►

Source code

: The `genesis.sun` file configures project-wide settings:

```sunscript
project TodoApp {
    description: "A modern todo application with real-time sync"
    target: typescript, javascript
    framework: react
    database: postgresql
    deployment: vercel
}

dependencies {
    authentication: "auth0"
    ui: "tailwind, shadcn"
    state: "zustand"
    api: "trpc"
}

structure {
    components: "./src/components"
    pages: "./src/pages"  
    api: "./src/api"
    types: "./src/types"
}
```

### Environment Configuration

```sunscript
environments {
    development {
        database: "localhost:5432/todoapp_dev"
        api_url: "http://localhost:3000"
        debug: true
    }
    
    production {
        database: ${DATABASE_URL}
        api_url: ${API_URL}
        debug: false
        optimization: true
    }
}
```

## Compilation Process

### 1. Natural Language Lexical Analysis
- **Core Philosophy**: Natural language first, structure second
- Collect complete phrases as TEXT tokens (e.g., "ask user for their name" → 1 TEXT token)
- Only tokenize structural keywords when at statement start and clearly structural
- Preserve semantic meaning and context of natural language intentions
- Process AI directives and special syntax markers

◄

Your objective:
Copy every record above exactly as it stands.

Response:
Source code

: The `genesis.sun` file configures project-wide settings:

```sunscript
project TodoApp {
    description: "A modern todo application with real-time sync"
    target: typescript, javascript
    framework: react
    database: postgresql
    deployment: vercel
}

dependencies {
    authentication: "auth0"
    ui: "tailwind, shadcn"
    state: "zustand"
    api: "trpc"
}

structure {
    components: "./src/components"
    pages: "./src/pages"  
    api: "./src/api"
    types: "./src/types"
}
```

### Environment Configuration

```sunscript
environments {
    development {
        database: "localhost:5432/todoapp_dev"
        api_url: "http://localhost:3000"
        debug: true
    }
    
    production {
        database: ${DATABASE_URL}
        api_url: ${API_URL}
        debug: false
        optimization: true
    }
}
```

## Compilation Process

### 1. Natural Language Lexical Analysis
- **Core Philosophy**: Natural language first, structure second
- Collect complete phrases as TEXT tokens (e.g., "ask user for their name" → 1 TEXT token)
- Only tokenize structural keywords when at statement start and clearly structural
- Preserve semantic meaning and context of natural language intentions
- Process AI directives and special syntax markers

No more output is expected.